(What you have to do): Continue the news article about DNA logic gates from its last sentence, the one about the ligase yielding a single new strand.

Segment Start: Given text

By Sean Henahan, Access Excellence
SANTA FE, NM (6/3/97)- Using a bit of DNA and some commonplace
biological laboratory techniques, researchers have now engineered
the first DNA computer "hardware" ever: logic gates made of DNA.
CAPTION: On the pencil in the foreground is a drop of DNA isolated
from salmon sperm; in the background, an electronic computer's monitor
displays a model of the DNA helix surrounded by a sea of letters representing
the four genetic bases.
"There is absolutely nothing fancy in what we have done," Ray says.
"The techniques we've used are the same ones that thousands of biologists
use every day in their labs."
The breakthrough could form the basis for powerful DNA -based computers.
The DNA logic gates rely not on electrical signals to perform logical operations
-- as do logic gates in today's computers -- but rather on DNA codes.
Logic gates are tiny structures that convert the binary data coursing
through every computer into a series of signals that a computer uses to
perform its operations. Today's logic gates process electronic signals
from transistors made of materials like silicon, converting two input signals
into one output signal in a way that allows a computer to perform complex
operations. Up to now, the only logic gates used for computing have been
electronic structures that detect signals coming from transistors.
The new DNA logic gates are tiny DNA processing centers that detect
specific fragments of the genetic code as input, then splice together the
fragments to form a single output. For instance, a genetic And gate links
two DNA inputs by chemically binding them so they're locked in an end-to-end
orientation -- much as two Legos might be fastened end-to-end by a third
Lego stuck on top. A DNA ligase seals the gap between the ends of the two
input strands, yielding a single new strand.

Segment End: Given text
Segment Start: Dataset

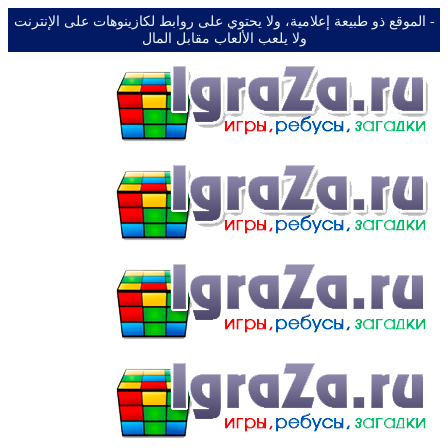
-️ الموقع ذو طبيعة إعلامية، ولا يحتوي على روابط لكازينوهات على الإنترنت
ولا يلعب الألعاب مقابل المال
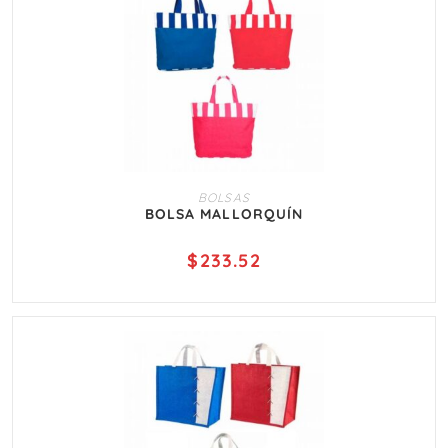
AÑADIR AL CARRITO
BOLSAS
BOLSA MALLORQUÍN
$
233.52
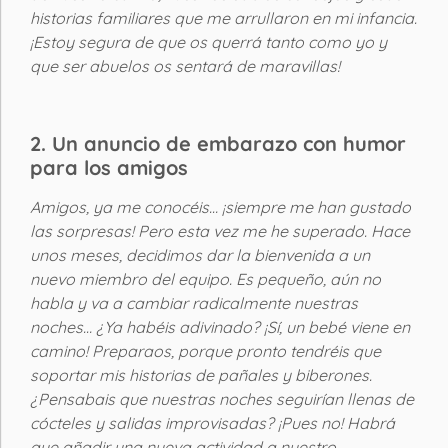
historias familiares que me arrullaron en mi infancia.
¡Estoy segura de que os querrá tanto como yo y
que ser abuelos os sentará de maravillas!
2. Un anuncio de embarazo con humor
para los amigos
Amigos, ya me conocéis… ¡siempre me han gustado
las sorpresas! Pero esta vez me he superado. Hace
unos meses, decidimos dar la bienvenida a un
nuevo miembro del equipo. Es pequeño, aún no
habla y va a cambiar radicalmente nuestras
noches… ¿Ya habéis adivinado? ¡Sí, un bebé viene en
camino! Preparaos, porque pronto tendréis que
soportar mis historias de pañales y biberones.
¿Pensabais que nuestras noches seguirían llenas de
cócteles y salidas improvisadas? ¡Pues no! Habrá
que añadir una nueva actividad a nuestro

Segment End: Dataset

(Result for this exercise):
Using regular gel electrophoresis, the length of this new strand can
be precisely measured, providing the DNA computer's "answer" or output
to the two input strands. For example, with the DNA And gate, a final DNA
sequence that's as long as the input strands linked together indicates
that an And operation has occurred. A similar system of two short DNA strands
work together in Ray and Ogiharas Or gate, whose answers are likewise read
in the length of the resulting DNA strands.
Other researchers have focused on building DNA computers to complex
math problems that traditional computers cannot solve, such as the famous
"traveling salesman" problem. The Rochester team is one of the first to
seriously consider whether DNA computers might be used for problems now
routinely done by electronic computers, and to emulate the way electronic
Ogihara showed mathematically that a computer consisting of a series
of DNA-filled test tubes can work more efficiently than a digital computer
in analyzing the information cascading in from a tangled web of
logic gates. This includes the type of calculations now done every
day, as well as more complex arrangements. A DNA computer would need just
a few hours to analyze a flood of information that would take today's
conventional computers hundreds of years to solve.
The Rochester researchers believe that when coupled with new DNA microchips
now in development, the
gates will usher in a wave of breakthroughs in DNA computing. Ray says
such chips could make DNA computation even faster by speeding the tally
of the DNA strands that serve as answers to computations. Rather than running
the DNA through a slow gel electrophoresis, researchers could add labeled
strands to a DNA chip, which consists of hundreds of squares containing
different known strands of DNA. The added DNA would quickly bind to the
strands in the square containing its complementary DNA sequence, and
scientists could use the labels to detect the DNA answers.
Ray and Ogihara believe that DNA could serve as a very compact, efficient,
and accurate form of memory
in computers -- just as it does in the cells of the human body. The
potential benefits of a DNA computer are astounding: One pound of DNA has
the capacity to store more information than all the electronic computers
ever built, and the computing power of a teardrop-sized DNA computer
using the new DNA logic gates could dwarf that of the world's most powerful
supercomputer, which is the size of a house. Ogihara believes DNA will
prove useful on problems that now require vast networks of computers, such
as forecasting the weather, designing airplanes, or cracking complex security
The research was announced at the First International Conference
on Computational Molecular Biology in Santa Fe, N.M.